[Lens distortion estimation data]
- Opening Delimiter -

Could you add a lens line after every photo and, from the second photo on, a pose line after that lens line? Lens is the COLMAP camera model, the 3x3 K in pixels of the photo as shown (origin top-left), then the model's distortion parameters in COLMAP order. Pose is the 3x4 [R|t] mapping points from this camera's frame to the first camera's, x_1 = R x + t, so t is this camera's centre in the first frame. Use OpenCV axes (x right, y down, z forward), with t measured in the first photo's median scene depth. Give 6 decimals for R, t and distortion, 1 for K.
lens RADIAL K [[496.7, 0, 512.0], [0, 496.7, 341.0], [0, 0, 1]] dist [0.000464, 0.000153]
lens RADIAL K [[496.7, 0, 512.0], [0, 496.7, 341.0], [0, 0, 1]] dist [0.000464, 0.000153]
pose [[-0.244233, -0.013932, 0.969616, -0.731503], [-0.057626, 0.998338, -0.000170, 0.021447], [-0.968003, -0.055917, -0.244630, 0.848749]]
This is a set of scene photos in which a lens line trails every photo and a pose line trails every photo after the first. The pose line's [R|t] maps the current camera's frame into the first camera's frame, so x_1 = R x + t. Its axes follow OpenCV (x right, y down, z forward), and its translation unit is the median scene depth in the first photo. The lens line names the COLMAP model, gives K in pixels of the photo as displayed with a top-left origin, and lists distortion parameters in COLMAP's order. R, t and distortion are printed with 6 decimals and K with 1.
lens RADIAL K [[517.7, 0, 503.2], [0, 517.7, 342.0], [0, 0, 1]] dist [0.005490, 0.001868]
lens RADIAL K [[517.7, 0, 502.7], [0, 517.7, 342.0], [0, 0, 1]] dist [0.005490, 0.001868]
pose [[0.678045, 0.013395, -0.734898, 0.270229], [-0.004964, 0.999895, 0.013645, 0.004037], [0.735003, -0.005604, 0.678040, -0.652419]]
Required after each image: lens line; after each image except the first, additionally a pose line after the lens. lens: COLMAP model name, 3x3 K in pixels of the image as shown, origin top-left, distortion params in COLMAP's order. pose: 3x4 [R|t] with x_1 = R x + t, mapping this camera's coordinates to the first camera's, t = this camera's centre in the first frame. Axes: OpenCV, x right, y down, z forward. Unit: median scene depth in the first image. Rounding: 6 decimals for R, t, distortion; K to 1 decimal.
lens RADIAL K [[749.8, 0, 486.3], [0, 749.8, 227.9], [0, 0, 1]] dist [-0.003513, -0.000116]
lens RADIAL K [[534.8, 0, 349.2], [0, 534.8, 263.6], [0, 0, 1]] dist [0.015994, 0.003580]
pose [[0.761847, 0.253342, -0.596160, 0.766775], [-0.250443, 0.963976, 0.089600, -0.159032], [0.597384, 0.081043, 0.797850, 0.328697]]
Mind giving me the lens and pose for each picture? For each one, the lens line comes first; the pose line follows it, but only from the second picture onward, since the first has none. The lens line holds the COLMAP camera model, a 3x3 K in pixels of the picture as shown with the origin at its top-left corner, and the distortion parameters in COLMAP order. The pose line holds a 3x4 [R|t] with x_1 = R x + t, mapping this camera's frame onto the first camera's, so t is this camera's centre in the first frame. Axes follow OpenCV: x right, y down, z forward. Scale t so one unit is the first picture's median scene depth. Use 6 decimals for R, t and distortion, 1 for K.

- Closing Delimiter -

● PROBLEM DESCRIPTION:
Write out all the data again, exactly as it appears.

● EXPECTED OUTPUT:
Could you add a lens line after every photo and, from the second photo on, a pose line after that lens line? Lens is the COLMAP camera model, the 3x3 K in pixels of the photo as shown (origin top-left), then the model's distortion parameters in COLMAP order. Pose is the 3x4 [R|t] mapping points from this camera's frame to the first camera's, x_1 = R x + t, so t is this camera's centre in the first frame. Use OpenCV axes (x right, y down, z forward), with t measured in the first photo's median scene depth. Give 6 decimals for R, t and distortion, 1 for K.
lens RADIAL K [[496.7, 0, 512.0], [0, 496.7, 341.0], [0, 0, 1]] dist [0.000464, 0.000153]
lens RADIAL K [[496.7, 0, 512.0], [0, 496.7, 341.0], [0, 0, 1]] dist [0.000464, 0.000153]
pose [[-0.244233, -0.013932, 0.969616, -0.731503], [-0.057626, 0.998338, -0.000170, 0.021447], [-0.968003, -0.055917, -0.244630, 0.848749]]
This is a set of scene photos in which a lens line trails every photo and a pose line trails every photo after the first. The pose line's [R|t] maps the current camera's frame into the first camera's frame, so x_1 = R x + t. Its axes follow OpenCV (x right, y down, z forward), and its translation unit is the median scene depth in the first photo. The lens line names the COLMAP model, gives K in pixels of the photo as displayed with a top-left origin, and lists distortion parameters in COLMAP's order. R, t and distortion are printed with 6 decimals and K with 1.
lens RADIAL K [[517.7, 0, 503.2], [0, 517.7, 342.0], [0, 0, 1]] dist [0.005490, 0.001868]
lens RADIAL K [[517.7, 0, 502.7], [0, 517.7, 342.0], [0, 0, 1]] dist [0.005490, 0.001868]
pose [[0.678045, 0.013395, -0.734898, 0.270229], [-0.004964, 0.999895, 0.013645, 0.004037], [0.735003, -0.005604, 0.678040, -0.652419]]
Required after each image: lens line; after each image except the first, additionally a pose line after the lens. lens: COLMAP model name, 3x3 K in pixels of the image as shown, origin top-left, distortion params in COLMAP's order. pose: 3x4 [R|t] with x_1 = R x + t, mapping this camera's coordinates to the first camera's, t = this camera's centre in the first frame. Axes: OpenCV, x right, y down, z forward. Unit: median scene depth in the first image. Rounding: 6 decimals for R, t, distortion; K to 1 decimal.
lens RADIAL K [[749.8, 0, 486.3], [0, 749.8, 227.9], [0, 0, 1]] dist [-0.003513, -0.000116]
lens RADIAL K [[534.8, 0, 349.2], [0, 534.8, 263.6], [0, 0, 1]] dist [0.015994, 0.003580]
pose [[0.761847, 0.253342, -0.596160, 0.766775], [-0.250443, 0.963976, 0.089600, -0.159032], [0.597384, 0.081043, 0.797850, 0.328697]]
Mind giving me the lens and pose for each picture? For each one, the lens line comes first; the pose line follows it, but only from the second picture onward, since the first has none. The lens line holds the COLMAP camera model, a 3x3 K in pixels of the picture as shown with the origin at its top-left corner, and the distortion parameters in COLMAP order. The pose line holds a 3x4 [R|t] with x_1 = R x + t, mapping this camera's frame onto the first camera's, so t is this camera's centre in the first frame. Axes follow OpenCV: x right, y down, z forward. Scale t so one unit is the first picture's median scene depth. Use 6 decimals for R, t and distortion, 1 for K.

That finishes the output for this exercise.